Die Verdauung im Fokus: Wie Trinken den Prozess beeinflusst

Unser Verdauungssystem ist ein komplexer Mechanismus, der Nahrung in ihre Bestandteile zerlegt, damit unser Körper sie aufnehmen kann. Dieser Prozess beginnt bereits im Mund, wo Speichel die Nahrung anfeuchtet und Enzyme die Kohlenhydrate aufspalten. Im Magen wird die Nahrung dann mit Magensäure und weiteren Enzymen vermischt.

Hier liegt der Knackpunkt: Übermäßiges Trinken während des Essens kann die Magensäure verdünnen. Das bedeutet, dass die Enzyme weniger effektiv arbeiten und die Nahrung nicht optimal aufgespalten wird. Dies kann zu einer langsameren Verdauung und in manchen Fällen sogar zu Blähungen, Völlegefühl und anderen Verdauungsbeschwerden führen.

Appetit und Sättigungsgefühl: Warum Maßhalten wichtig ist

Ein weiterer wichtiger Aspekt ist der Einfluss des Trinkens auf unseren Appetit und unser Sättigungsgefühl. Wie die Aussage im Intro bereits andeutet, kann zu viel Flüssigkeit den Magen schnell füllen und so ein Gefühl von Sättigung erzeugen, bevor wir ausreichend Nährstoffe zu uns genommen haben.

Das gilt besonders für Kinder, deren Mägen kleiner sind. Wenn sie vor oder während des Essens zu viel trinken, kann es passieren, dass sie zu wenig essen und wichtige Nährstoffe verpassen. Auch Erwachsene können dieses Phänomen erleben, was langfristig zu einer unausgewogenen Ernährung führen kann.

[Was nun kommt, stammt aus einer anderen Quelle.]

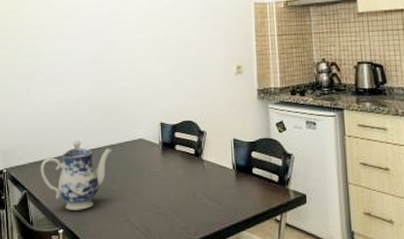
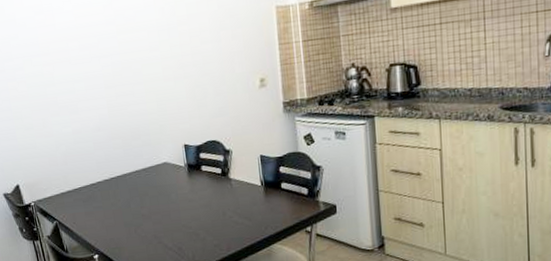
teapot: present [40,139,112,210] -> none [67,168,138,237]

Was bedeutet das konkret? Die richtige Trinkmenge finden

  • Maß halten: Trinken Sie kleine Schlucke und vermeiden Sie es, den Magen mit Flüssigkeit zu überfluten.
  • Vor dem Essen trinken: Ein Glas Wasser oder ungesüßter Tee vor dem Essen kann den Appetit anregen und helfen, ein erstes Hungergefühl zu stillen.
  • Nach dem Essen trinken: Warten Sie etwa 30 Minuten nach dem Essen, bevor Sie größere Mengen trinken. Dies gibt dem Körper Zeit, mit der Verdauung zu beginnen.
  • Art der Getränke berücksichtigen: Vermeiden Sie zuckerhaltige Getränke während des Essens, da diese den Blutzuckerspiegel schnell ansteigen lassen und das Sättigungsgefühl kurzfristig beeinflussen können. Wasser, ungesüßter Tee oder verdünnte Saftschorlen sind die bessere Wahl.
  • Auf den Körper hören: Achten Sie auf Ihre individuellen Bedürfnisse. Manche Menschen brauchen mehr Flüssigkeit während des Essens als andere.

Ausnahmen bestätigen die Regel

Es gibt natürlich Situationen, in denen Trinken während des Essens sinnvoll sein kann. Wenn Sie beispielsweise sehr trockene oder schwer verdauliche Speisen essen, kann ein kleiner Schluck Wasser helfen, diese leichter zu schlucken. Auch bei bestimmten Erkrankungen oder Medikamenteneinnahme kann es notwendig sein, während des Essens zu trinken.

Fazit: Ein gesundes Mittelmaß ist der Schlüssel

Übermäßiges Trinken während des Essens kann die Verdauung beeinträchtigen und den Appetit trüben. Ein gesundes Mittelmaß ist daher der Schlüssel. Trinken Sie maßvoll, bevorzugen Sie Wasser oder ungesüßte Getränke und hören Sie auf Ihren Körper. So können Sie Ihre Mahlzeiten genießen und Ihrem Körper gleichzeitig die besten Voraussetzungen für eine optimale Verdauung bieten.